De Moivre derived the formula for the Normal Distribution curve in mathematical terms. Once this was done, the features of Normal Distribution could be mathematically handled. Using simple calculus, the area under the curve (or any part of it) can be estimated. Fisher developed the concept further and used the area under the curve as a measure of probability. He argues that if the area under the whole curve be consider totality, then any portion represents the probability of the events that describe the portion. From this, he was able to calculate the probability of obtaining a measurement that exceeds a deviation from the mean value. He standardized the measurement of this deviation and called it the Normal Standard Deviate (z), later abbreviated to Standard Deviation, and derived the relationships between z and probability.
The area under the curve (probability) given a particular deviate value is complex to calculate so is usually obtained by a computer program or read from a table.
Another way to represent the distribution of measurements is to define a confidence interval; the range we can confidently expect our measurements to be within. In theory, the 100% confidence interval is infinite because the normal distribution stretches with decreasing probability to infinity. Therefore, the confidence interval is qualified by the percentage of measurements we expect to lie within it.
The most commonly used interval is the 95% confidence interval; the range within which 95% of our data points can be expected to lie.

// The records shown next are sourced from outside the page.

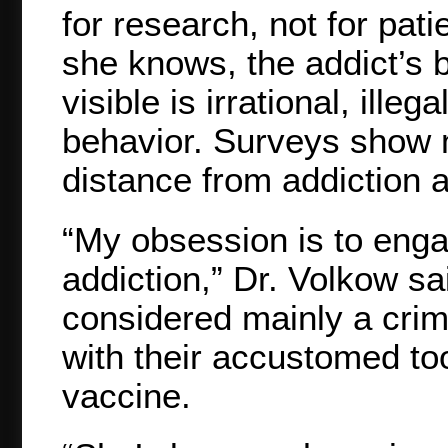
for research, not for pati
she knows, the addict’s br
visible is irrational, ill
behavior. Surveys show m
distance from addiction a
“My obsession is to enga
addiction,” Dr. Volkow sa
considered mainly a crim
with their accustomed too
vaccine.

If the distribution is Normal, this means 2.5% of data are left out at each end, and the z-value for 0.025 is 1.96. The formula to calculate the 95% confidence interval is: mean ± 1.96 x SD.
In most situations, only a sample from a population is obtained and appropriate measurements taken. Inferences are then made from these measurements in order to describe the population from which the sample was drawn. For example, the sample mean is only an estimate of the population mean and therefore has a certain amount of error. This error is called the Standard Error of the mean or SE for short. Conceptually, SE represents the Standard Deviation (SD) of the mean values if repeated samples were taken. In other words, the mean value is calculated for each repeated sample from the population. The SD of these mean values are calculated which equals the SE of the mean.
If the mean is derived from the whole population, then the error is zero, as the mean is known exactly. If the mean is derived from a single observation, then the error of the mean is the same as the SD. (Note however, that SD cannot be calculated with one observation). Consequently, SE is a value between 0 and the SD. SE can be calculated by repeated random sampling of the same data (called bootstrapping) or estimated from the formula, SE = SD / sqrt(n), where n is the number of cases in the sample.
The confidence interval of the mean is the range within which we can confidently expect the mean value to lie. The calculation is similar to the confidence interval of measurements, except the Standard Error (SE) rather than the Standard Deviation (SD) is used. The formula to calculate the 95% confidence interval for the mean is: mean ± 1.96 x SE.
A reminder: SD measures the distribution of the observed data points in the sample. The confidence interval of the measurements is the range within which we can confidently expect any single measurement will lie. The Standard Error of the mean (Standard Error or SE) is an estimate of the distribution of the mean value in a theoretical repeated sampling to obtain many means. The confidence interval of the mean is the range that we can confidently expect the mean value to lie within.